BECOMING THE ARCHETYPE, I Am (2012, Solid State)
So THAT’S why all those hipster beardos grow such abominable facial hair. Here I thought they just had poor taste, when they suffer from some kind of skeletal abnormality. Is there no cure? Perhaps a telethon is in order. These men need help.
Cramming together basically every flavor of modern metal, Becoming the Archetype are a tour through all the ways kids have shitty taste. Djenty polyrhythms that go nowhere, slam breakdowns, guitar “sweeps” that are clearly pieced together note by note, etc. To be fair, this is far from the worst modern band I have heard. They’re pretty good players, and they do occasionally turn out a nice riff. But, the vocals are horrible, the bible-thumping lyrics fairly silly (you can’t be hard-ass toughs and convincingly praise the lord at the same time, although it’s funny when they write from god’s pov), and there’s no evidence that this band even wants to distinguish itself from the hundreds of other bands doing the same thing. If you own a lot of bands with seven syllable names, then you probably already own something by these guys, and maybe you want another one. Otherwise, you do not want.
— Friar Johnsen
PROCLAMATION, Execration of Cruel Bestiality (2009, Nuclear War Now! Productions)
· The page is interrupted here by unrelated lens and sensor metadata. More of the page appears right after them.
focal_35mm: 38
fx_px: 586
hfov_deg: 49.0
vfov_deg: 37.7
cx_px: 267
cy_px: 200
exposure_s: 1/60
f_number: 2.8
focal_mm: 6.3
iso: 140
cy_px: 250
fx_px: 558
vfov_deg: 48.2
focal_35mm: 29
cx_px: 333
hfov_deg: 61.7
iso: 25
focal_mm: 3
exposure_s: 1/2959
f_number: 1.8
Proclamation can’t decide which way they want their skull to point. We’re back to an anterior view now. The skull’s dome looks a little worse for the wear — although sutures (cracks) are a normal part of skull anatomy, these look exaggerated by age or injury. This time the goat beard has spread longer and wider than seen in the Proclamation skull featured yesterday. Both Friars and the Council are very happy that the top horn is curled around the one growing out of the right side of the skull. Gnarly, literally! We love it so much we’re ignoring what appear to be two other skulls growing from the main skull’s cheekbones. They’re not fully formed enough to disqualify the cover under the “no skulls” rule, and they seem more like earrings or some other other adornment than freestanding skulls in their own right. I’ve said it before, but it bears repeating: this is important!
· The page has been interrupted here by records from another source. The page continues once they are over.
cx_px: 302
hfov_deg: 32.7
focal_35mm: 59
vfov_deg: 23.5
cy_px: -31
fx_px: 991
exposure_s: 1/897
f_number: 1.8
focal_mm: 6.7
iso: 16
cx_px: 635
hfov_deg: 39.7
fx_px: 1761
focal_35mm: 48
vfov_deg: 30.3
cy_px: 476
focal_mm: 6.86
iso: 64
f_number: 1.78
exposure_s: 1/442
Well, Proclamation still sounds like a cross between Blasphemy and Bestial Warlust. And for the first time I hear shades of Beherit, especially in the vocal phrasing. This album, their third, is rawer, bleaker, grimier, and more distant than its predecessor, but geez, how much Proclamation does one need? As a person who owns and worships the entire Nuclear Death discography, I guess I understand, but those guys (and girl) at least, you know, evolved. Perhaps the fourth Proclamation album sounds like a mixture of Blasphemy, Bestial Warlust, Beherit and Queensryche, which would certainly qualify as evolution, but I kinda doubt they’re ever going to do anything new with their sound. Glad I delved into them as much as I have these past few days, though. They’re definitely upholding what Blasphemy started better than any other newer band I’ve heard playing this style. For what that’s worth.